Le domestique, en rentrant, lui en remit une autre. Le cachet n'était point aux armes des Rudden: les trois merlettes au chef, et l'épée en pal, qu'il avait vues sur la voiture de la comtesse. C'était une étoile d'argent sur fond d'azur, dont les rayons effleuraient une mer de sinople. Il sut depuis que c'étaient les armes des Oxen-Stjerna. La comtesse, car la lettre était d'elle, redevenait jeune fille pour lui écrire; l'écusson conjugal des Rudden n'avait rien à voir dans sa lettre, et, par une attention délicate, elle avait repris, ce jour-là, les armes de son père. Georges regarda quelque temps ces jambages déliés, longs, peu formés, guère lisibles, qui allaient peut-être lui apprendre l'avenir de sa vie; il fit sauter le cachet, et, d'un seul coup d'œil, lut ces deux lignes:
«Dans trois jours je serai à Stockholm. Si vous avez un peu de bonheur dans l'âme, n'y laissez lire personne.»

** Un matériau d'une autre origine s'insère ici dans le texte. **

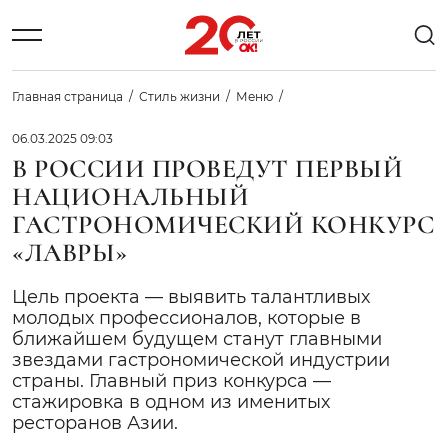
Главная страница
Стиль жизни
Меню
06.03.2025 09:03
В РОССИИ ПРОВЕДУТ ПЕРВЫЙ
НАЦИОНАЛЬНЫЙ
ГАСТРОНОМИЧЕСКИЙ КОНКУРС
«ЛАВРЫ»
Цель проекта — выявить талантливых
молодых профессионалов, которые в
ближайшем будущем станут главными
звездами гастрономической индустрии
страны. Главный приз конкурса —
стажировка в одном из именитых
ресторанов Азии.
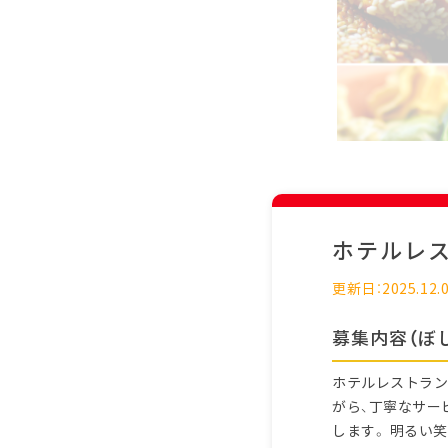
ホテルレ
更新日：2025.12.
募集内容（ぼ
ホテルレストラン
がら、丁寧なサー
します。 明るい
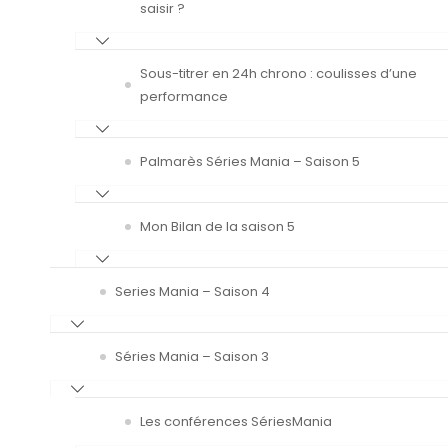
saisir ?
Sous-titrer en 24h chrono : coulisses d’une
performance
Palmarès Séries Mania – Saison 5
Mon Bilan de la saison 5
Series Mania – Saison 4
Séries Mania – Saison 3
Les conférences SériesMania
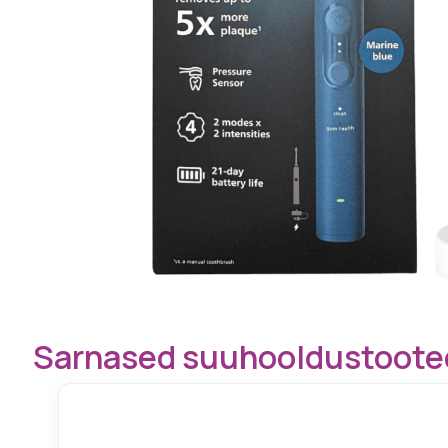
Sarnased suuhooldustoote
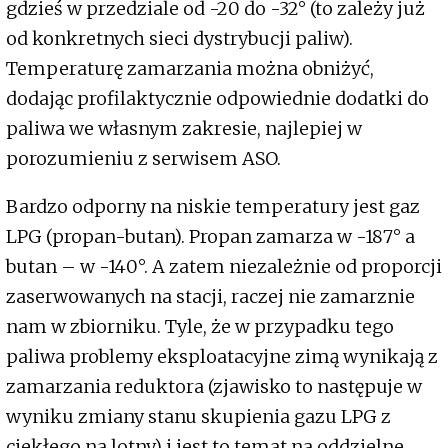
gdzieś w przedziale od -20 do -32° (to zależy już
od konkretnych sieci dystrybucji paliw).
Temperaturę zamarzania można obniżyć,
dodając profilaktycznie odpowiednie dodatki do
paliwa we własnym zakresie, najlepiej w
porozumieniu z serwisem ASO.
Bardzo odporny na niskie temperatury jest gaz
LPG (propan-butan). Propan zamarza w -187° a
butan – w -140°. A zatem niezależnie od proporcji
zaserwowanych na stacji, raczej nie zamarznie
nam w zbiorniku. Tyle, że w przypadku tego
paliwa problemy eksploatacyjne zimą wynikają z
zamarzania reduktora (zjawisko to następuje w
wyniku zmiany stanu skupienia gazu LPG z
ciekłego na lotny) i jest to temat na oddzielne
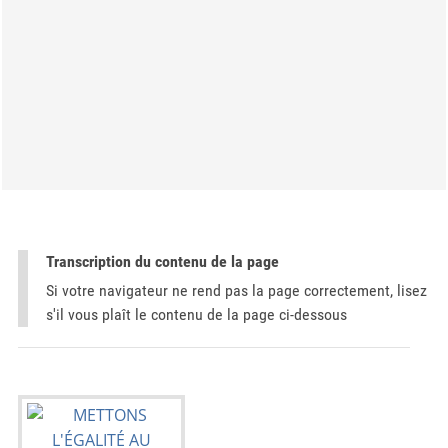
Transcription du contenu de la page
Si votre navigateur ne rend pas la page correctement, lisez
s'il vous plaît le contenu de la page ci-dessous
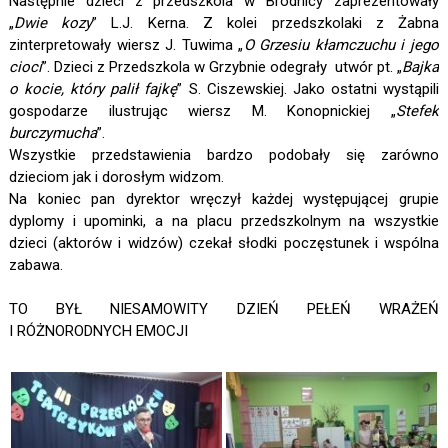
Następnie dzieci z przedszkola w Brodnicy zaprezentowały
„
Dwie kozy
” L.J. Kerna. Z kolei przedszkolaki z Żabna
zinterpretowały wiersz J. Tuwima „
O Grzesiu kłamczuchu i jego
cioci
”. Dzieci z Przedszkola w Grzybnie odegrały utwór pt. „
Bajka
o kocie, który palił fajkę
” S. Ciszewskiej. Jako ostatni wystąpili
gospodarze ilustrując wiersz M. Konopnickiej „
Stefek
burczymucha
”.
Wszystkie przedstawienia bardzo podobały się zarówno
dzieciom jak i dorosłym widzom.
Na koniec pan dyrektor wręczył każdej występującej grupie
dyplomy i upominki, a na placu przedszkolnym na wszystkie
dzieci (aktorów i widzów) czekał słodki poczęstunek i wspólna
zabawa.
TO BYŁ NIESAMOWITY DZIEŃ PEŁEŃ WRAŻEŃ
I RÓŻNORODNYCH EMOCJI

Aucun timbre ne maculait l'enveloppe: le billet avait été apporté. Georges le relut vingt fois, étudiant chaque mot et chaque lettre, jusqu'à ce qu'il fût pour ainsi dire daguerréotypé dans sa tête; il atteignit alors un petit coffret d'ébène doublé de cèdre, l'ouvrit, en retira quelques papiers, des fleurs séchées, des rubans fanés qu'il jeta au feu; puis il mit à leur place la lettre et le mouchoir de la comtesse. Les célibataires qui ne furent pas toujours vertueux ont nécessairement, dans leur mobilier, une boîte discrète ou un tiroir secret, véritable appartement garni dont les habitants reçoivent plus ou moins souvent congé, suivant la constance ou la légèreté du propriétaire.
«Dans trois jours! disait Georges en retirant la clef du coffret d'ébène. La lettre n'est pas datée.... mettons qu'elle soit écrite d'hier.... il le faut bien, pour qu'elle arrive aujourd'hui; Christine sera ici après-demain.... demain peut-être!... Demain!... ah! je ne me croyais pas si jeune!»
Il se fit habiller et alla au cercle, où on ne l'avait pas vu depuis dix jours. Il traversa la salle de billard: le chevalier de Valborg faisait une poule avec cinq ou six jeunes gens, parmi lesquels se trouvait le baron de Vendel. Le chevalier vint à lui.